L’objectif des nouvelles recherches était d’étudier l’association entre consommation de café et de thé au milieu de la vie et risque de démence/MA en fin de vie, parce que l’impact de la caféine à long terme sur le système nerveux central n’était pas encore connu et que les processus pathologiques conduisant à la maladie d’Alzheimer pourraient débuter des décennies avant sa manifestation clinique, déclare Miia Kivipelto, de l’Université de Kuopio et du Karolinska Institutet.

A l’examen de milieu de vie, la consommation de café et de thé fut évaluée à l’aide d’un questionnaire. Trois catégories furent définies : 0-2 tasses par jour (basse), 3-5 (modérée) et > 5 (haute). La question concernant la consommation de thé fut formulée séparément selon deux catégories : ceux qui n’en buvaient pas (0 tasse) et ceux qui en buvaient (1 tasse ou plus par jour).

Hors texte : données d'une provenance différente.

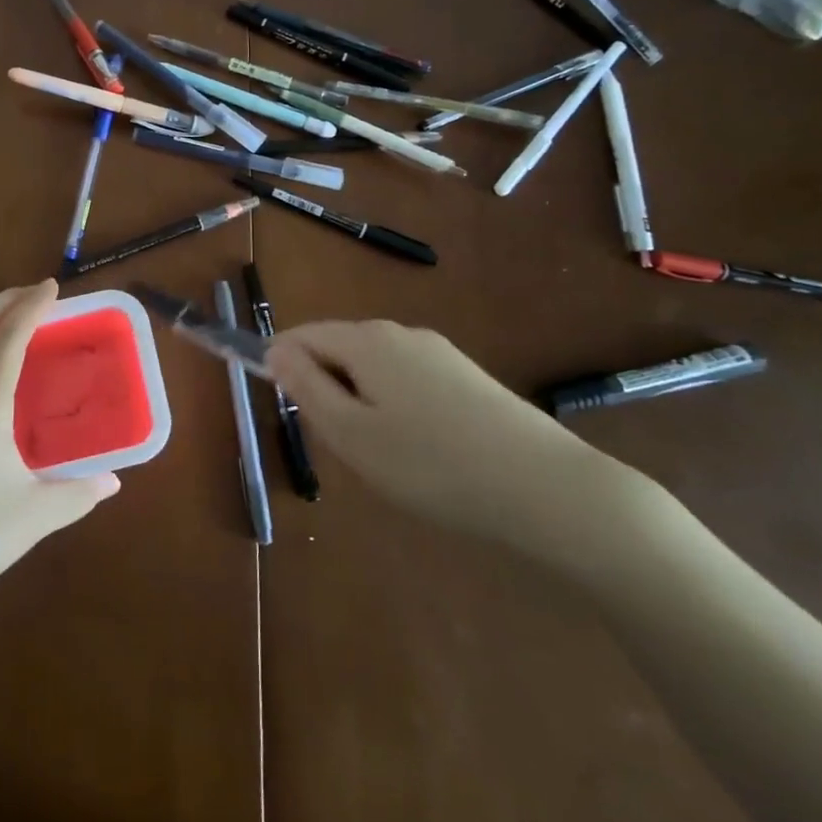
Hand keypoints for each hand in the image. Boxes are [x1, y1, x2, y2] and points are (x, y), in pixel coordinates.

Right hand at [266, 321, 644, 566]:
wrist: (545, 488)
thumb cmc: (432, 465)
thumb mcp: (353, 434)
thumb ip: (307, 388)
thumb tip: (275, 350)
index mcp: (367, 340)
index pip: (303, 335)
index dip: (281, 364)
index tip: (282, 407)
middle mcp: (401, 333)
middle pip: (340, 348)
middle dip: (324, 387)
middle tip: (336, 445)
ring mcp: (439, 352)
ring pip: (375, 367)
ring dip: (359, 400)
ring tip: (378, 456)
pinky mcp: (467, 377)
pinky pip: (408, 381)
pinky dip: (394, 407)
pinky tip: (418, 451)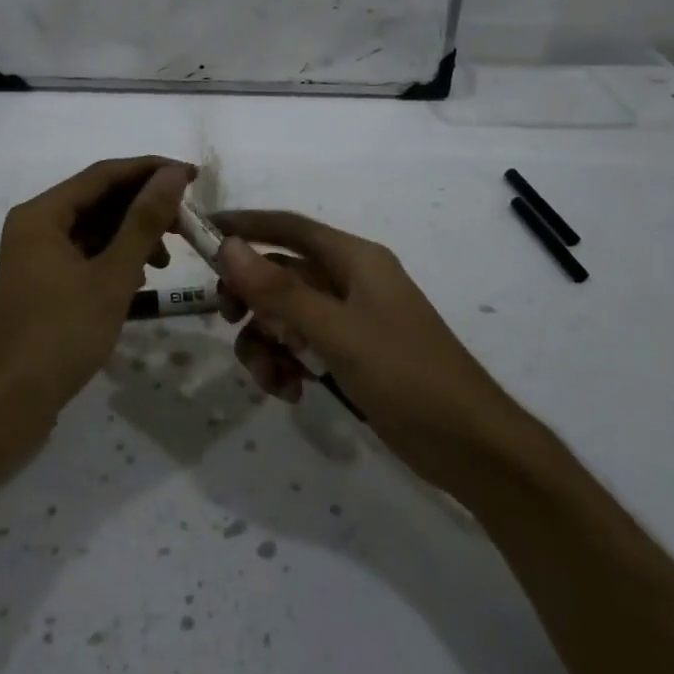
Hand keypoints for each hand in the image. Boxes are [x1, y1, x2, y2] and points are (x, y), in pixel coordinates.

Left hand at [0, 157, 193, 456]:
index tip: (193, 176)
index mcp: (42, 214)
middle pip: (98, 200)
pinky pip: (85, 254)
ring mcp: (36, 256)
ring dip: (132, 236)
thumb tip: (172, 174)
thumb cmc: (61, 335)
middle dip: (144, 208)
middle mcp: (35, 225)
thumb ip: (144, 222)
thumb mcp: (111, 276)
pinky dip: (115, 259)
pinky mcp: (43, 283)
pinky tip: (141, 277)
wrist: (8, 404)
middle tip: (188, 222)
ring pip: (94, 229)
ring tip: (167, 258)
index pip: (103, 174)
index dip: (151, 171)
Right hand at [213, 210, 529, 490]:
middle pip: (280, 273)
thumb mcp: (338, 334)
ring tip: (272, 379)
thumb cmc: (409, 377)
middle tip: (227, 320)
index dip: (244, 225)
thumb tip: (228, 246)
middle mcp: (350, 281)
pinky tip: (292, 392)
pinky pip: (301, 345)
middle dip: (251, 298)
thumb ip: (281, 291)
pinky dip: (286, 364)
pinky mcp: (350, 354)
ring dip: (266, 343)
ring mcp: (350, 320)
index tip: (202, 231)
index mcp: (355, 260)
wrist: (471, 447)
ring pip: (285, 315)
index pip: (288, 227)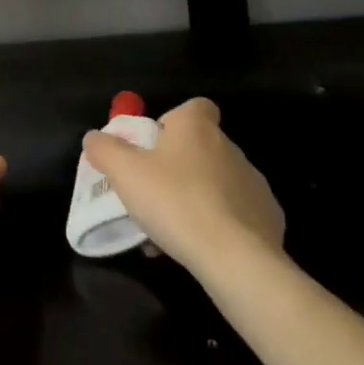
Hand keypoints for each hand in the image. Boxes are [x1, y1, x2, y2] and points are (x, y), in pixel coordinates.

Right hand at [81, 97, 283, 280]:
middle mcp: (229, 146)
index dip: (173, 122)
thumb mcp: (124, 173)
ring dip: (198, 198)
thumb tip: (94, 137)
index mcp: (197, 127)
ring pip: (218, 183)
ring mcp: (254, 182)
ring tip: (173, 231)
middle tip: (154, 195)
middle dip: (179, 168)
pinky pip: (238, 214)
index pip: (194, 107)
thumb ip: (105, 149)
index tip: (154, 149)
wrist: (235, 257)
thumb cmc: (175, 202)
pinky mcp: (269, 217)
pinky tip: (203, 247)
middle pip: (201, 148)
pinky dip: (221, 225)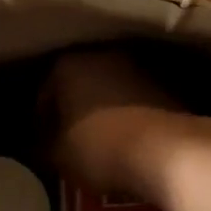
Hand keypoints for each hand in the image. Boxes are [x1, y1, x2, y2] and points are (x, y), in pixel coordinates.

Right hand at [47, 49, 210, 202]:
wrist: (168, 149)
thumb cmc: (101, 147)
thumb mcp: (59, 155)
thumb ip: (44, 145)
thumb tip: (43, 145)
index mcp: (68, 64)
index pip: (44, 92)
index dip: (42, 122)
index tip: (44, 144)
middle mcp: (102, 55)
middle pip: (79, 84)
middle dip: (74, 109)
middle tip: (70, 140)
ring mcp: (137, 66)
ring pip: (109, 89)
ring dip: (103, 110)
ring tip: (101, 141)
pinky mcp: (165, 84)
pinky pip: (135, 100)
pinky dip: (128, 115)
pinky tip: (127, 140)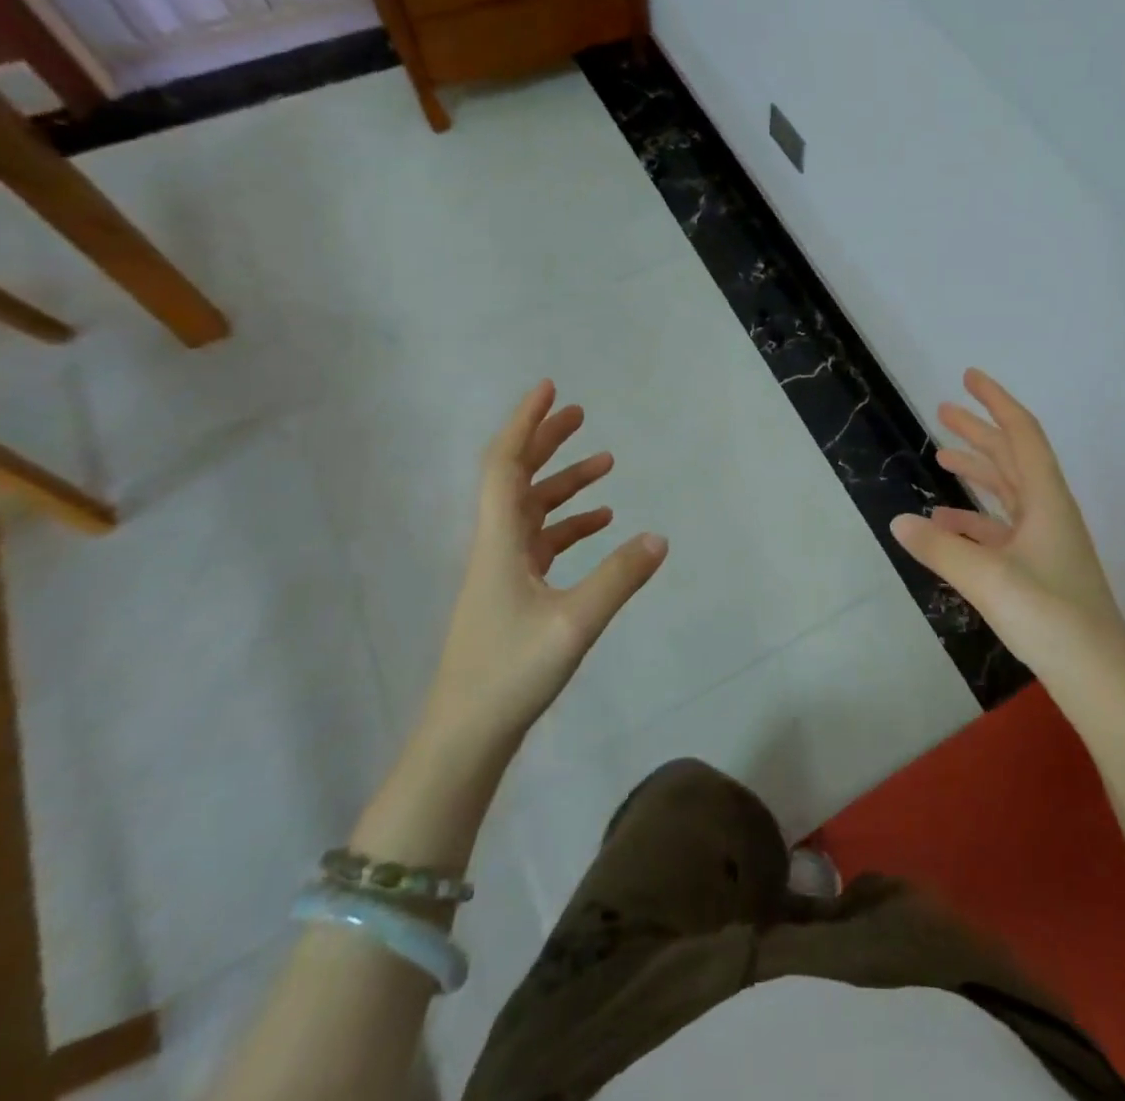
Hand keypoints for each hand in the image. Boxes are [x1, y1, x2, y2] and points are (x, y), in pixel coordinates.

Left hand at [422, 380, 667, 749]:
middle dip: (545, 441)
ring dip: (564, 482)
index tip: (548, 389)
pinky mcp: (513, 592)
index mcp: (500, 541)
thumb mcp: (575, 623)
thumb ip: (619, 578)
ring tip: (605, 463)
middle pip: (516, 477)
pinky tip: (601, 523)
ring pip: (532, 509)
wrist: (465, 735)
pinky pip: (542, 541)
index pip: (505, 465)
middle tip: (579, 413)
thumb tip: (659, 536)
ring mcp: (503, 570)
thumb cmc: (511, 673)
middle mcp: (496, 545)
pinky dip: (570, 523)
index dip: (525, 423)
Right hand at [893, 369, 1124, 694]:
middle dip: (979, 430)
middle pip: (1012, 457)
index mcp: (1047, 500)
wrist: (1099, 677)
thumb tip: (899, 521)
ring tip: (940, 455)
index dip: (996, 401)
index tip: (969, 377)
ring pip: (1006, 490)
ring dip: (976, 469)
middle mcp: (1049, 512)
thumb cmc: (1050, 617)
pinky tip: (945, 522)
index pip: (1021, 434)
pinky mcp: (1038, 567)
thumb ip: (941, 547)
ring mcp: (1045, 541)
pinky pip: (1000, 527)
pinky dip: (973, 516)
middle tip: (942, 410)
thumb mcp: (987, 578)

Les résultats sont les suivants. Les buveurs de café en milieu de vie présentaient un moindre risque de démence et de maladie d’Alzheimer ultérieurement, comparativement à ceux n’en buvant pas ou en buvant peu. Le risque le plus bas (65 % inférieur) concernait ceux qui boivent modérément du café, c’est-à-dire 3 à 5 tasses par jour. La consommation de thé était relativement rare et n’était pas associée à la démence/MA.

Etant donné la grande quantité de café consommée globalement, les résultats pourraient avoir d’importantes implications en terme de prévention ou de survenue retardée de la démence/MA. Reste à confirmer cette étude par d’autres. Mais elle appuie l’hypothèse selon laquelle le facteur alimentaire pourrait agir sur le risque de démence/MA. Par ailleurs, l’identification des mécanismes selon lesquels le café exerce sa vertu protectrice contre la démence/MA pourrait aider au développement de nouvelles thérapies vis-à-vis de ces maladies.